It’s not just you. Emergency software fixes, in which users are tricked into updating phones and computers immediately because hackers have found a new way to break in, are increasingly common.
Researchers sounded the alarm on Monday over a major problem: Israeli spyware company NSO Group, which sells programs to governments to remotely support people’s smartphones and computers, found a new way to access virtually any Apple device by sending fake GIF through iMessage. The only way to prevent this is to install Apple’s Emergency Software Update.
Such emergency vulnerabilities are called “zero days” – a reference to the fact that they are such an urgent vulnerability in a program that software engineers have zero days to write a patch. Against a hacker with the correct day zero, there is nothing consumers can do but wait for software updates or ditch devices altogether.

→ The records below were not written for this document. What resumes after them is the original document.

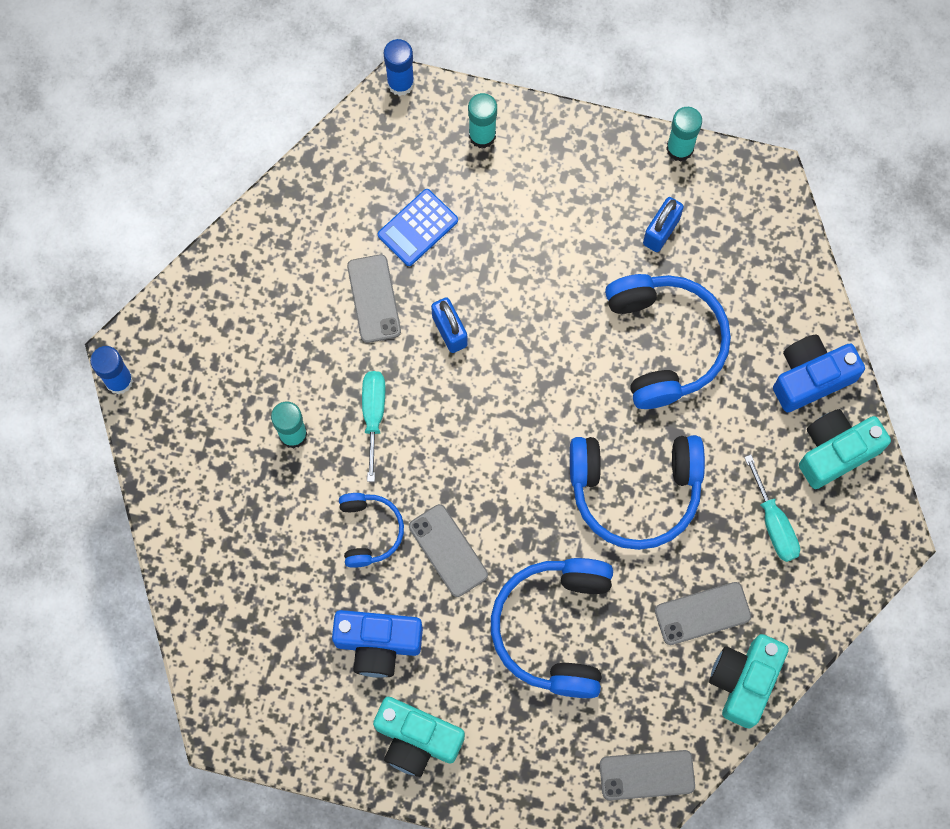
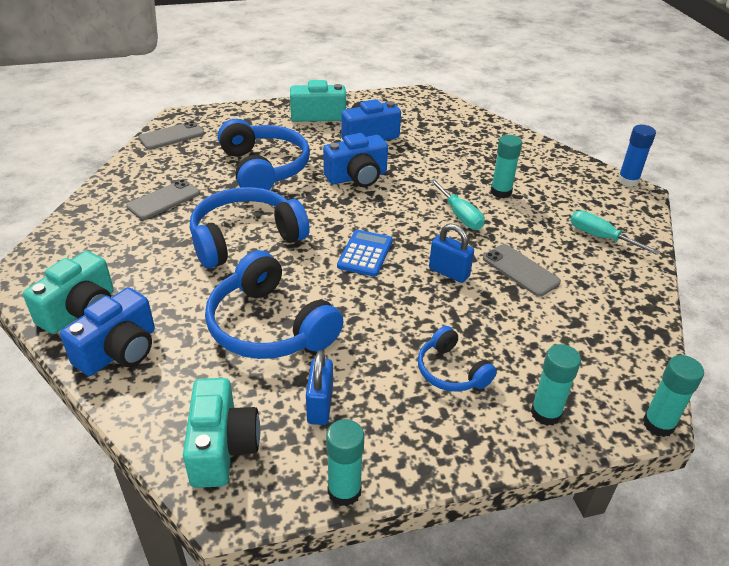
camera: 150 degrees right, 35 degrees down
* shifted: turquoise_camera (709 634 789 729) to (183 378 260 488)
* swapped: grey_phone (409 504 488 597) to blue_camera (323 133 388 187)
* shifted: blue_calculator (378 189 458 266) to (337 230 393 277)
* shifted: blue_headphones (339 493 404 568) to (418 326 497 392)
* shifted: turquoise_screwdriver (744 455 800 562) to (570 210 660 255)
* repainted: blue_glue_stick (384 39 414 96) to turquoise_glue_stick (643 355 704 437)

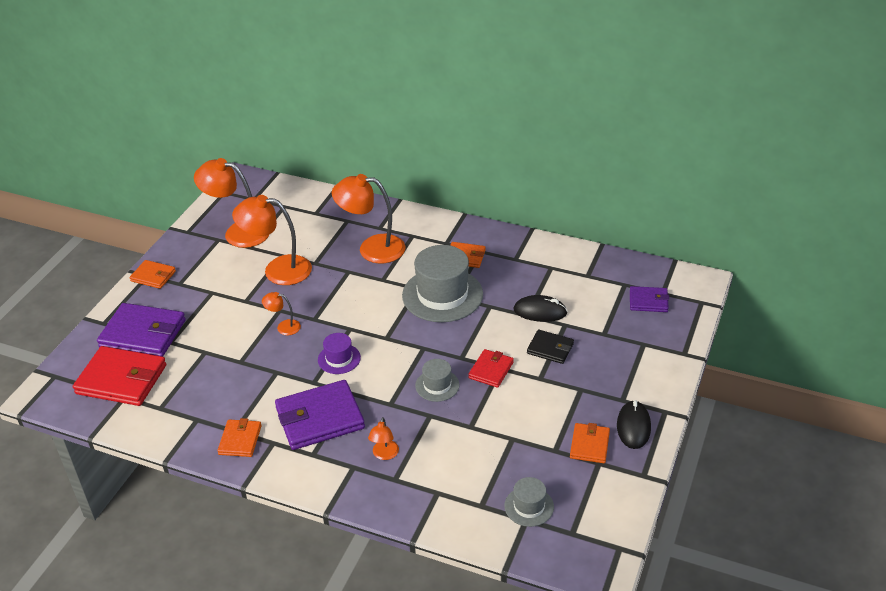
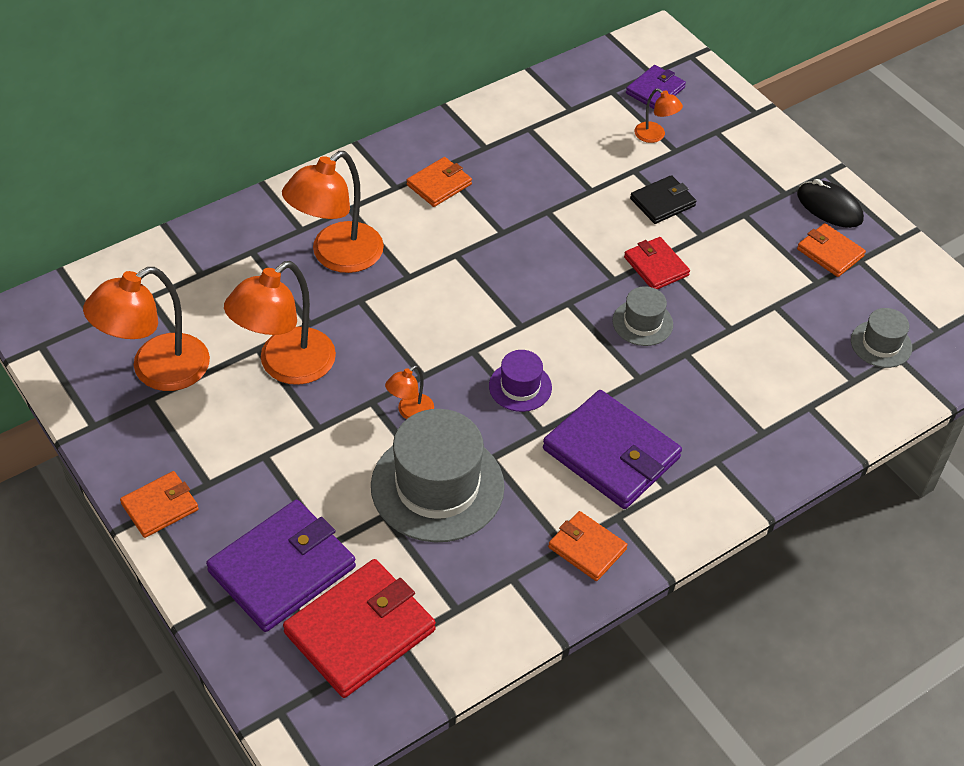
camera: 60 degrees left, 10 degrees up
* shifted: grey_hat (402 245 483 322) to (371 409 505 543)
* rotated: purple_wallet (275 380 365 450) = (543 390 682 509) 60 degrees counterclockwise
* shifted: orange_lamp (368 417 399 460) to (634 89 683 143)
* gone: black_mouse (513 295 568 322)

Once viewed as high-value cyber weapons owned primarily by elite government hackers, publicly disclosed zero-day exploits are on the rise. Project Zero, a Google team dedicated to identifying and cataloging zero days, counted 44 of them this year alone, where hackers likely discovered them before researchers. This is already a large increase compared to last year, which saw 25. The number has increased every year since 2018.
Katie Moussouris, founder and CEO of Luta Security, a company that connects cybersecurity researchers and businesses with vulnerabilities, said the zero-day increase is due to the ad hoc way software is typically programmed, which deals with often safety as an afterthought.

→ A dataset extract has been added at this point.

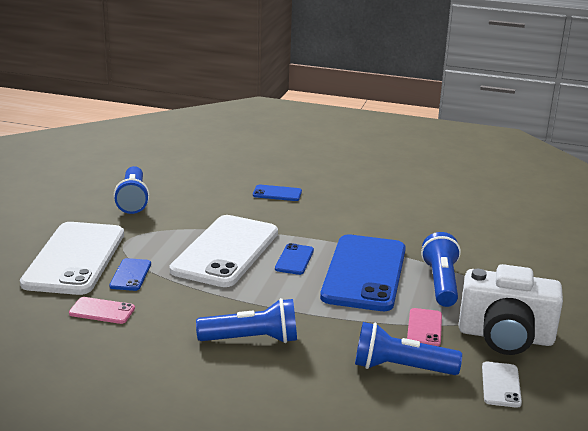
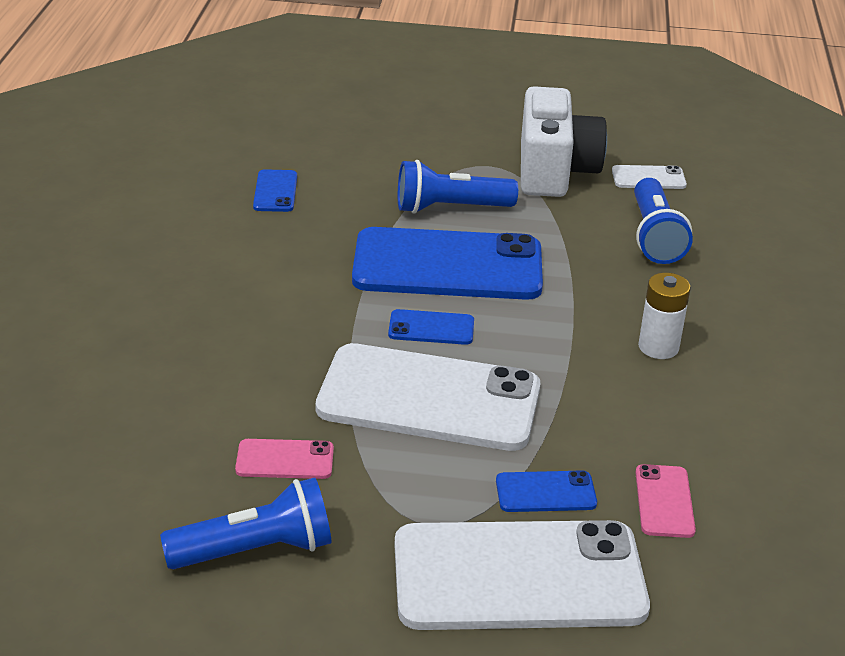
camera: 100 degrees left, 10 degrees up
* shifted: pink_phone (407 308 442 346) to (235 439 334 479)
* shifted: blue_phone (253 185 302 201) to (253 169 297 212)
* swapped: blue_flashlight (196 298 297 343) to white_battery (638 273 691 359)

“It was absolutely inevitable,” she said. “We have never addressed the root cause of all of these vulnerabilities, which is not strengthening security from the ground up. “
But almost paradoxically, the zero-day rise reflects an online world in which some individuals are more vulnerable, but most are actually more secure from hackers.

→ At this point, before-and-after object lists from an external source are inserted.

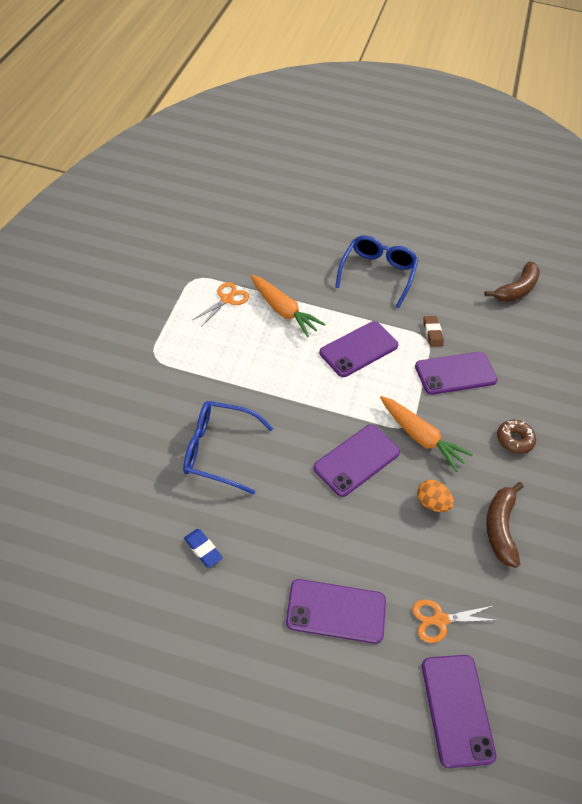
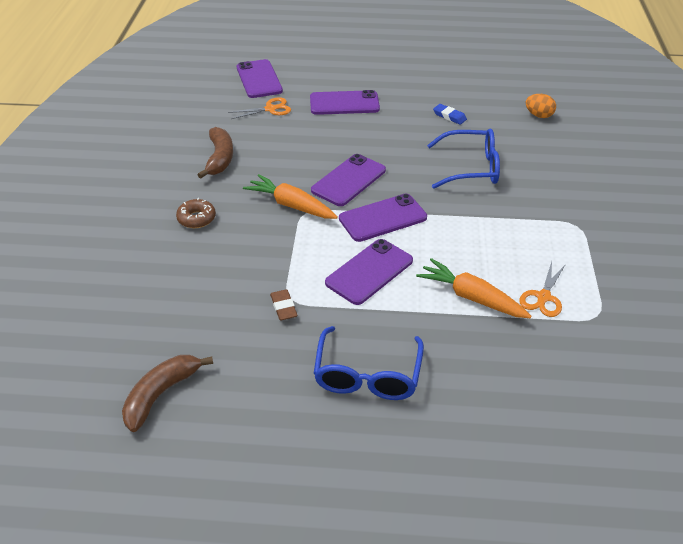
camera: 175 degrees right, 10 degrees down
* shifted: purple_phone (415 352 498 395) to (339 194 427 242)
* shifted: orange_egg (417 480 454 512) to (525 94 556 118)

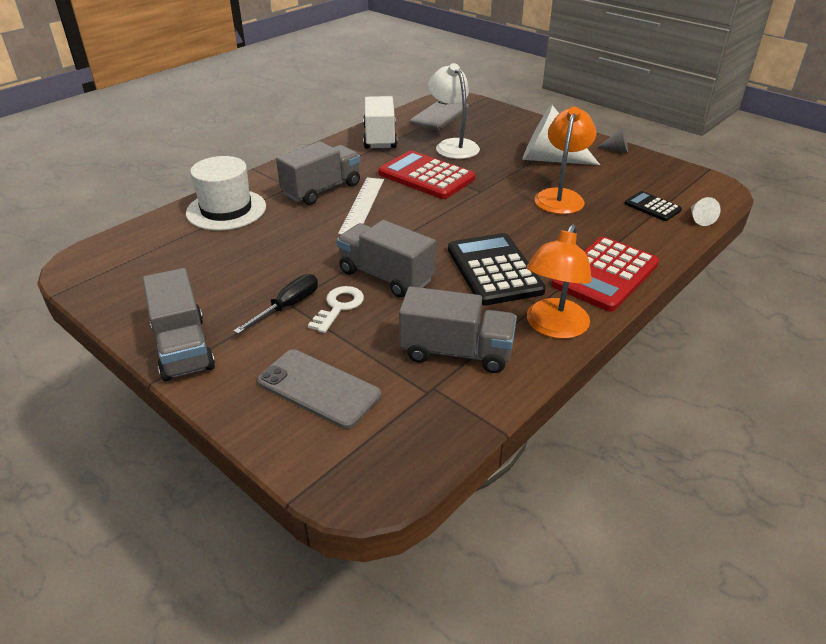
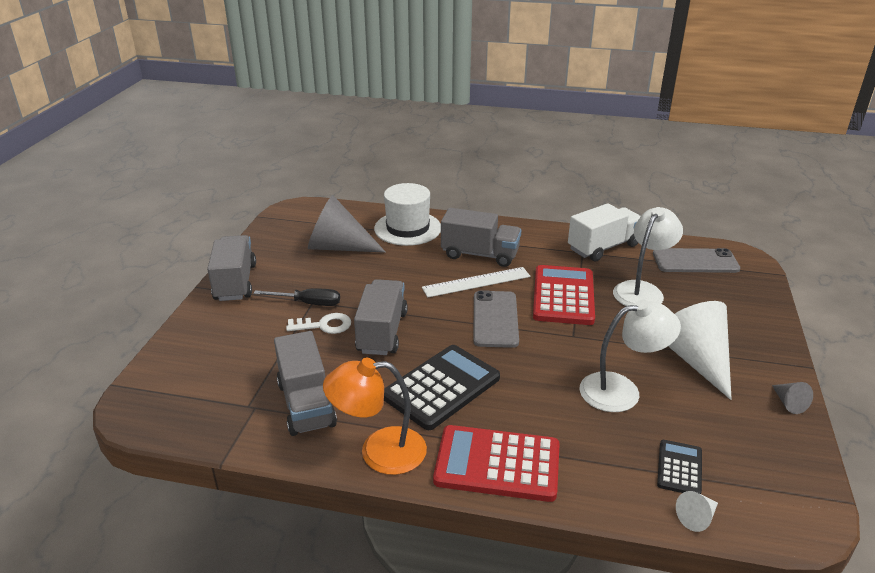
camera: 60 degrees right, 5 degrees down
* rotated: grey_truck (142 268 215 381) = (207 235 256 301) 135 degrees clockwise
* new: grey_cone (308 195 386 253)
* shifted: grey_phone (257 349 381 429) to (473 290 519 348)
* repainted: orange_lamp (534 107 596 214) to white_lamp (580 299 681 412)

The Citizen Lab, the University of Toronto’s cybersecurity research center that discovered Monday’s vulnerability, only saw it because it was examining a Saudi dissident’s iPhone. And the lab was inclined to seek him out because it has repeatedly discovered that Saudi Arabia is using NSO spyware to target dissidents in the kingdom, including associates of murdered Washington Post columnist Jamal Khashoggi.
But while those targeted by the Saudi government are expected to be on extremely high alert, most individuals could actually be safer. Because major operating systems tend to have better security solutions in place, it means hackers often have to acquire and use one or more zero-day exploits to take full control of people’s smartphones, Maddie said. Stone, a Project Zero security researcher.
Most people have more to worry about important data leaks from private companies.
“A lot of people don’t have to worry about [zero days] day to day, ”Stone said on a phone call. “It would seem counterintuitive to most, but seeing the number of days zero increase is actually a response to the increase in security defenses deployed on a much larger scale. “
Of course, users still need to update their phones to benefit from this security, especially because the announcement of a new zero day could cause more hackers to reverse engineer to access any phone running a virus. old version of their operating system.
“I believe more of us in the audience need to be worried,” Stone said. Because if fewer people can be hacked, “these instances of zero day attacks tend to have a much bigger impact.”